I know your trip is already over but as far as hunting areas with lions odds are you will never see one. We have tons of lions in my area and I only know one person that has ever called one in. I have never seen one in 36 years. I see tracks and sign but never the cat itself. My brother got a lion last saturday but they use dogs. As far as I know thats about the only way to get them. Not to say people can't or haven't called them in or run across them but odds are without dogs you won't see any. Anyway thats my 2 cents. I am curious if anyone here has called one in. I know danny said he did but he has hunted everywhere for longer than alot of people on here have been alive.


----------



## lotero (Dec 12, 2007)

yea i would have liked to have seen one but wasnt fully expecting to, just blew my mind that i didnt see any dogs... oh well i will be back! :evil:


----------



## barebackjack (Sep 5, 2006)

From what ive heard about callin cats is the average coyote stand doesnt last nearly long enough. A coyote will either come, or not come when he hears the call (if hes a long ways away, it could take 20 minutes), but cats like to sneak in utlizing cover and look things over, so your average coyote hunter whos sitting 30-45 minutes than leaving is probably never seeing them.

Thats just what ive heard.


----------



## lotero (Dec 12, 2007)

that does make sense, i have heard the same stuff. all the dogs i have called have come running in a matter of minutes.


----------



## VarmintHunter117 (May 28, 2005)

Given your name your not by chance in Otero county are you? Reason I ask is I used to live there, I have spent many a day chase'n yoties around there...

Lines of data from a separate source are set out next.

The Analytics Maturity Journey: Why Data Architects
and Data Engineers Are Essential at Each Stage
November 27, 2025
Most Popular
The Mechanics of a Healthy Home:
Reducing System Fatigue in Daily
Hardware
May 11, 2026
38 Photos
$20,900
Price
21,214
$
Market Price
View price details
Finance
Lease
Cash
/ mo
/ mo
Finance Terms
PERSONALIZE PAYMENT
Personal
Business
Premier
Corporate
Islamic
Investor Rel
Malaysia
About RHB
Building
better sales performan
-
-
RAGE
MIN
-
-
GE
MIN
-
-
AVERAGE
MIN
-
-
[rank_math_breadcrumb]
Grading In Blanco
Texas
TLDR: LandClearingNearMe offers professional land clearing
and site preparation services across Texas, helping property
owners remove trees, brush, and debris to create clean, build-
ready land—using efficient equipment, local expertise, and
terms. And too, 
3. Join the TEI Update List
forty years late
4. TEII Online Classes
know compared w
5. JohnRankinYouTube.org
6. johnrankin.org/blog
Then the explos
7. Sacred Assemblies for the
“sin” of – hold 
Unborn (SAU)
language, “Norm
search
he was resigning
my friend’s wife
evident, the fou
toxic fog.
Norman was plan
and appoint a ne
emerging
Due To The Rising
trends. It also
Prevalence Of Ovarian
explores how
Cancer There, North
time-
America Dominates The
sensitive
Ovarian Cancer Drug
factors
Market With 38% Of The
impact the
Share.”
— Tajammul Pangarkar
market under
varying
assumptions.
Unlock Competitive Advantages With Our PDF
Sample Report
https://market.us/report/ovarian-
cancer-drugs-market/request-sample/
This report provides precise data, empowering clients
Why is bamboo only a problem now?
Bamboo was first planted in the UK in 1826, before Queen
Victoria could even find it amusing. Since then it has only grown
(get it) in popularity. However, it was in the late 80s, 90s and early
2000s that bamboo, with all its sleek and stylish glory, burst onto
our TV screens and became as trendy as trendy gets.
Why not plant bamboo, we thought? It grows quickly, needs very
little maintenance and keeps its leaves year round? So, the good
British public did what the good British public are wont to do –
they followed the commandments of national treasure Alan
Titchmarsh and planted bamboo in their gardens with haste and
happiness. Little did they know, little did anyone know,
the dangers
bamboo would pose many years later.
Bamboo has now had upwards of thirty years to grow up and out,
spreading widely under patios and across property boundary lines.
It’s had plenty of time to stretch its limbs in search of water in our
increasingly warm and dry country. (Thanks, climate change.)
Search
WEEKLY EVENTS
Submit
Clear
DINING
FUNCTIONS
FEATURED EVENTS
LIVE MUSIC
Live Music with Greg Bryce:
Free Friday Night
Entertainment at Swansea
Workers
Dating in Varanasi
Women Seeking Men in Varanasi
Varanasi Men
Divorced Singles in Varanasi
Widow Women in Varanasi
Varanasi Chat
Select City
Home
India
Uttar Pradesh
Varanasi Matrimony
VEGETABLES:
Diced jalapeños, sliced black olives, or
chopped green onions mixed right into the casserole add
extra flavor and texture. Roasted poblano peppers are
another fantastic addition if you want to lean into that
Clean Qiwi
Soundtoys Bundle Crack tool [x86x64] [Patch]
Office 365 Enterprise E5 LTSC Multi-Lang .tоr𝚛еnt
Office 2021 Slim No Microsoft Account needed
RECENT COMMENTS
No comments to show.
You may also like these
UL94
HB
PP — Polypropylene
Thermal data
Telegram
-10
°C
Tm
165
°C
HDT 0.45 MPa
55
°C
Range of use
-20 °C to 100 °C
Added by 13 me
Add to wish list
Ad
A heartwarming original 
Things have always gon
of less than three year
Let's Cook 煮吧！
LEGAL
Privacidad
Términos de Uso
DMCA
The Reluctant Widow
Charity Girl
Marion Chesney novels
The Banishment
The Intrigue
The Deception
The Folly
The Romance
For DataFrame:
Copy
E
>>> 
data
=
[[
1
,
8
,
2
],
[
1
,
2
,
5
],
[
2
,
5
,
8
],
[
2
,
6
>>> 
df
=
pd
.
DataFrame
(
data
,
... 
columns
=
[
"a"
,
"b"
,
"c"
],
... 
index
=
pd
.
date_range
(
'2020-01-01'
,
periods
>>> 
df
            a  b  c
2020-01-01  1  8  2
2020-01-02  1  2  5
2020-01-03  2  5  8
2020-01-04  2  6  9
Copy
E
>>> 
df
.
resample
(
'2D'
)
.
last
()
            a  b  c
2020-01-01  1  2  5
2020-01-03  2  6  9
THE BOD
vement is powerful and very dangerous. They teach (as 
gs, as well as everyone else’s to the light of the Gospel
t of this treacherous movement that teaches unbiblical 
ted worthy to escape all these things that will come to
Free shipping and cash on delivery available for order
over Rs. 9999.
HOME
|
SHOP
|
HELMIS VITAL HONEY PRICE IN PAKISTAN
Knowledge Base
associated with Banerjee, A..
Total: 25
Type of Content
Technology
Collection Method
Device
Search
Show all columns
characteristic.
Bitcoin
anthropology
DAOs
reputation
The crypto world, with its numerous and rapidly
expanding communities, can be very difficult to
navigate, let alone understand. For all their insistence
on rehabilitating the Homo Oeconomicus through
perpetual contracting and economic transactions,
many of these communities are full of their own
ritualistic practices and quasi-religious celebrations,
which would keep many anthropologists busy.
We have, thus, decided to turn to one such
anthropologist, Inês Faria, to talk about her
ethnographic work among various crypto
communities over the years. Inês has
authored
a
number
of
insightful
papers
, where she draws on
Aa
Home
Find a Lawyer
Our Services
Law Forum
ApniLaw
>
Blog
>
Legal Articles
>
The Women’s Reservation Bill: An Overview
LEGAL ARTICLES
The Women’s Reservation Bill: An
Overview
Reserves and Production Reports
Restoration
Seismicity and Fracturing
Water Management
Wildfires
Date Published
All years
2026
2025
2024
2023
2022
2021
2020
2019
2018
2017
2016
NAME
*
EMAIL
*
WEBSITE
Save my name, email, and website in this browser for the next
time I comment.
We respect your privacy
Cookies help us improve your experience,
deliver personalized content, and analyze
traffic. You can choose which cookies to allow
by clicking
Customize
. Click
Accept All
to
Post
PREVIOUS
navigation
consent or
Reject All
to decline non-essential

Red Sands south of Alamo is a good place to chase them... going up torwards Cloudcroft... Dry Canyon, Coyote Canyon near Tullerosa... Oscuro has some nice spots. If your near Alamogordo stop in @ Rocky Mountian Supply... Ask for Chris, he's an avid yotie chaser and my good ol Yotie bustin partner down there! I'm sure he'd point ya into some good areas... heck he may even join ya!


----------



## lotero (Dec 12, 2007)

VarmintHunter117 said:


> Given your name your not by chance in Otero county are you? Reason I ask is I used to live there, I have spent many a day chase'n yoties around there...
> 
> Red Sands south of Alamo is a good place to chase them... going up torwards Cloudcroft... Dry Canyon, Coyote Canyon near Tullerosa... Oscuro has some nice spots. If your near Alamogordo stop in @ Rocky Mountian Supply... Ask for Chris, he's an avid yotie chaser and my good ol Yotie bustin partner down there! I'm sure he'd point ya into some good areas... heck he may even join ya!


cool thanks! i am not in otero county, it was just named after me and then they told me that i couldnt come back. :lol: 
i live in albuquerque but am all over checking out new places! now that the time has changed i cant hunt after work so i only hunt on my days off so i have the flexibility to travel a little bit.. my google earth and rino are filling up!


----------